[WHAT THIS EXERCISE ASKS]
A – From the SSML article, list the elements that must occur before all other elements and text within the root element.
B – In the SSML article, translate this sentence into Spanish: "A lexicon document is identified by a URI with an optional media type."
C – Answer these questions from the SSML article:
(i) What value must the root element's version attribute have?
(ii) What is the recommended metadata format?
(iii) What does the <s/> element represent?

Speech Synthesis Markup Language: An Introduction
by Peter Mikhalenko
|
Pages: 1, 2
The Structure and Examples
The root element of an SSML document
is <speak/>. The <meta/>, <metadata/>
and <lexicon/> elements must occur before all other
elements and text contained within the
root <speak/> element. There are no other ordering
constraints on the elements in the specification. The root element
must have a mandatory xml:lang attribute specifying the
language of the root document. xml:lang attribute can be
used
in <voice/>, speak/>, <p/>
and <s/> elements. Also root element must
have version attribute and must have the value "1.0". The
root element can only contain text to be rendered and the following
elements: <audio/>, <break/>, <emphasis/>, <lexicon/>, <mark/>, <meta/>, <metadata/>, <p/>, <phoneme/>, <prosody/>, <say-as/>, <sub/>, <s/>, <voice/>. This
is how xml:lang can be used:
<?xml version="1.0"?>
<speak version="1.0" xmlns="http://www.w3.org/2001/10/synthesis"
xmlns:xsi="http://www.w3.org/2001/XMLSchema-instance"
xsi:schemaLocation="http://www.w3.org/TR/speech-synthesis/synthesis.xsd"
xml:lang="en-US">
<p>I don't speak French.</p>
<p xml:lang="fr">Bonjour monsieur!</p>
</speak>
An SSML document may reference one or more external pronunciation lexicon documents. A lexicon document is identified by a URI with an optional media type. No standard lexicon media type has yet been defined as the default for SSML specification. A lexicon document contains pronunciation information for tokens that can appear in a text to be spoken. The pronunciation information contained within a lexicon is used for tokens appearing within the referencing document. Lexicons can be included thusly:
<speak version="1.0"
xmlns="http://www.w3.org/2001/10/synthesis"
xmlns:xsi="http://www.w3.org/2001/XMLSchema-instance"
xsi:schemaLocation="http://www.w3.org/TR/speech-synthesis/synthesis.xsd"
xml:lang="en-US">
<lexicon uri="http://www.xml.com/lexicon.file"/>
<lexicon uri="http://www.xml.com/slang-words.file"
type="media-type"/>
...
</speak>
You can include metadata for the document using a metadata schema. The recommended metadata format is the XML serialization of RDF.
For logical and physical division purposes <p/>
and <s/> elements exist. The former represents a
paragraph, the latter a sentence. This is example of their usage:
<speak version="1.0" xmlns="http://www.w3.org/2001/10/synthesis"
xmlns:xsi="http://www.w3.org/2001/XMLSchema-instance"
xsi:schemaLocation="http://www.w3.org/TR/speech-synthesis/synthesis.xsd"

[INFORMATION SHOWN]

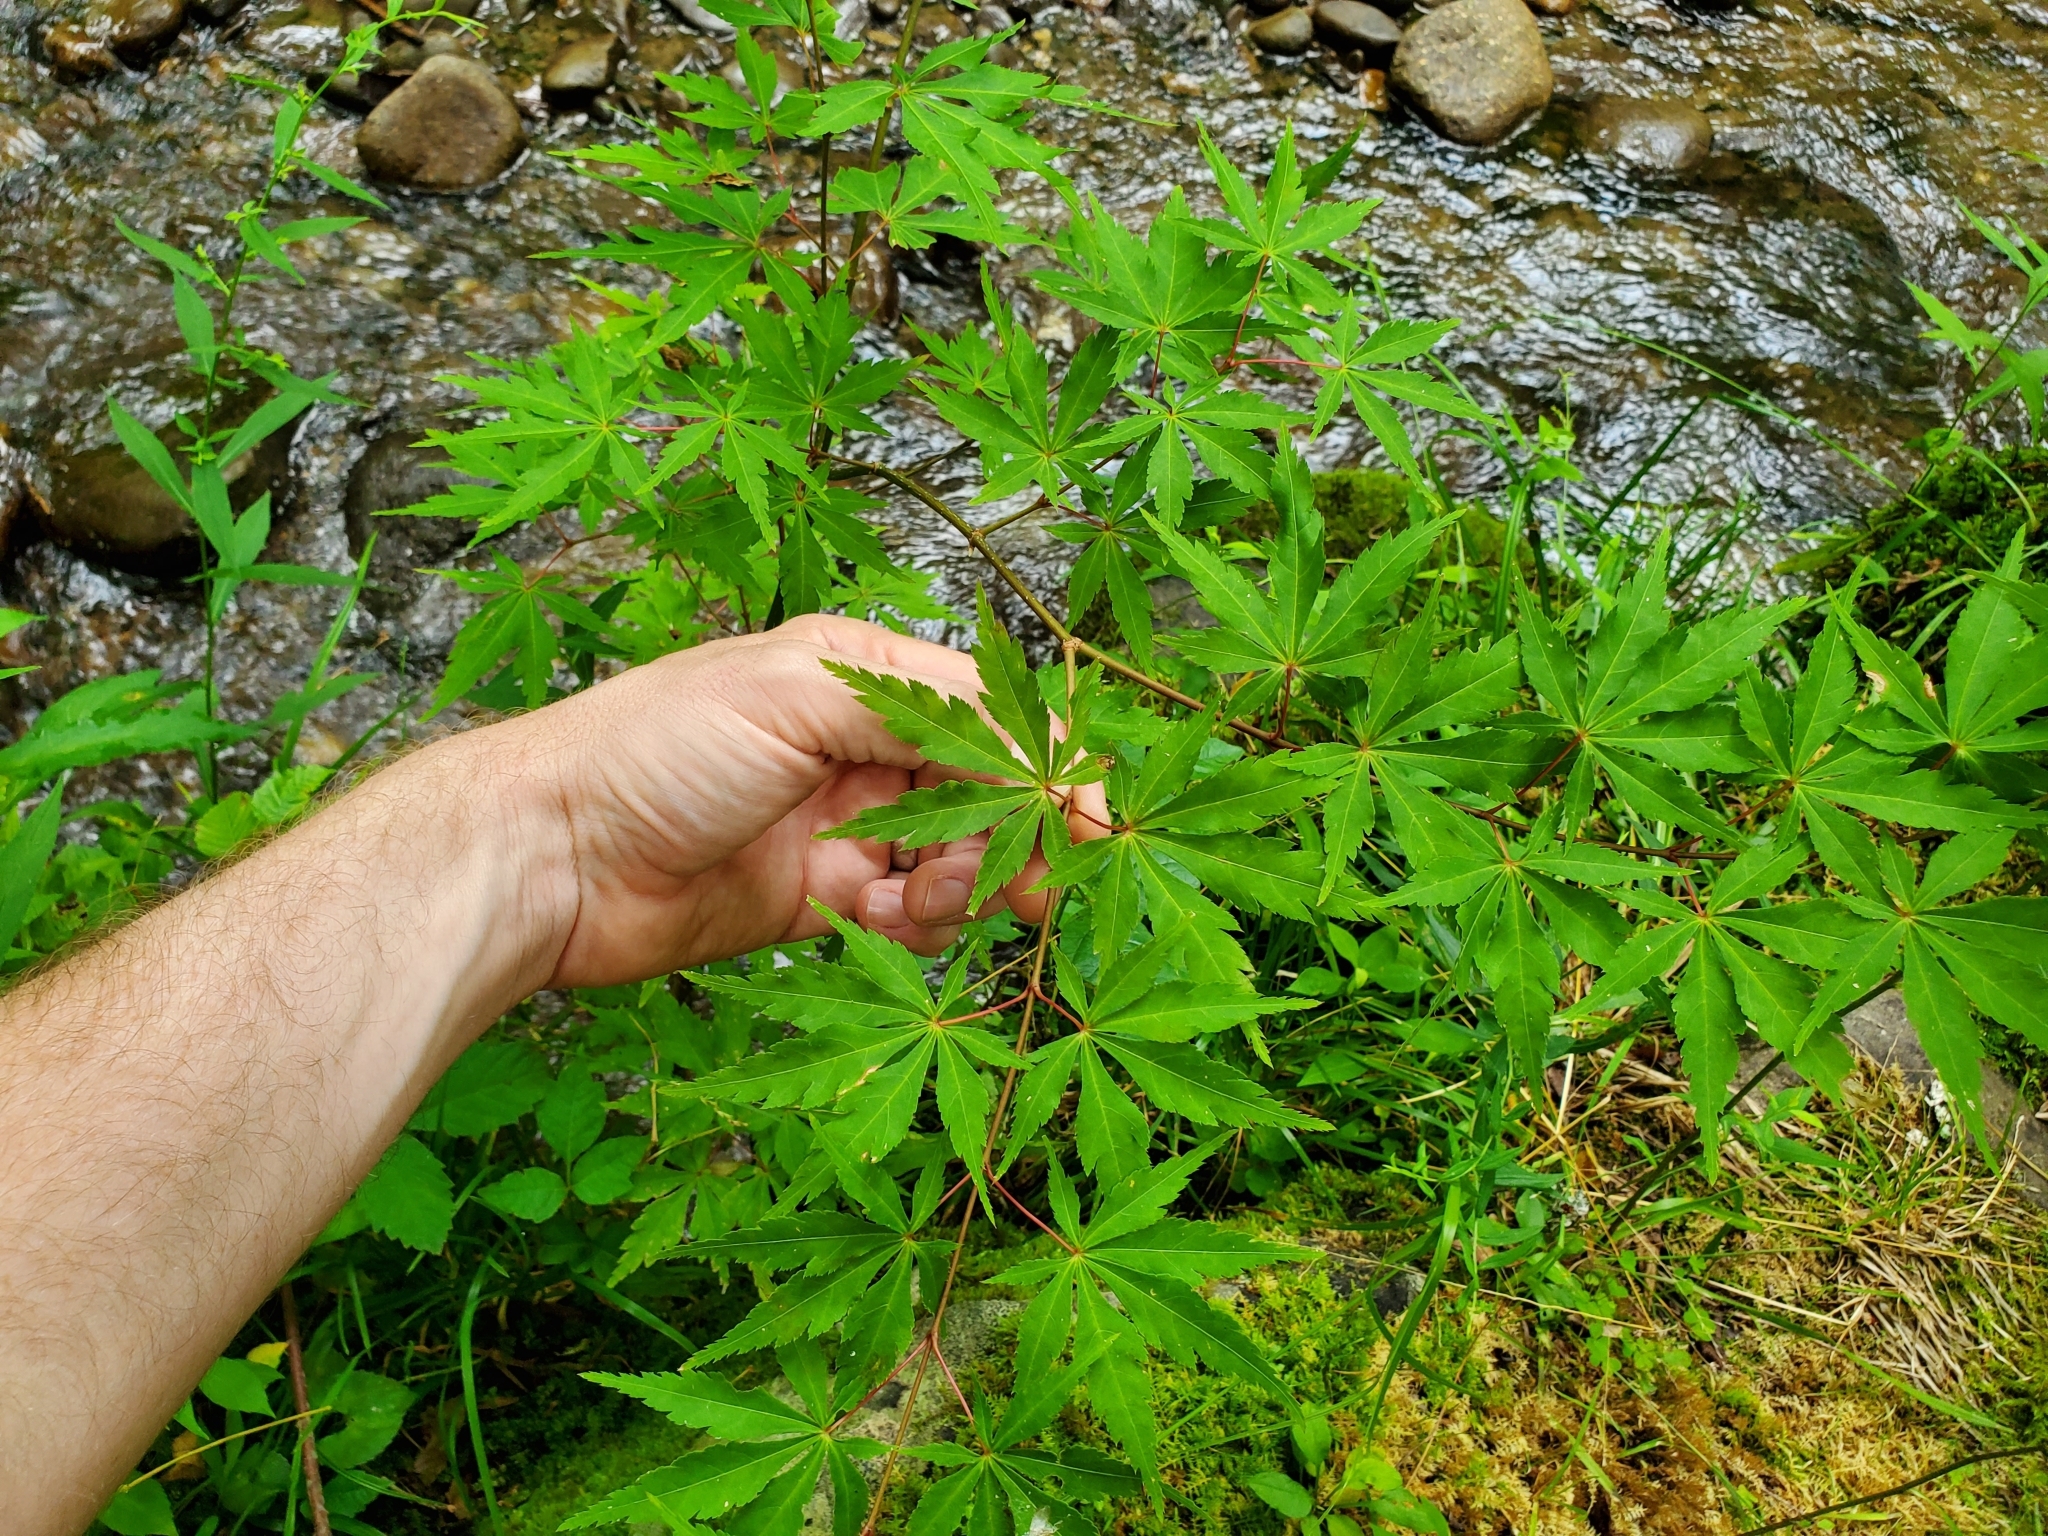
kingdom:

[WRITTEN RESPONSES]
A – <meta/>, <metadata/>, <lexicon/>

B – Un documento de léxico se identifica mediante un URI con un tipo de medio opcional.

C –
(i) "1.0"
(ii) The XML serialization of RDF
(iii) A sentence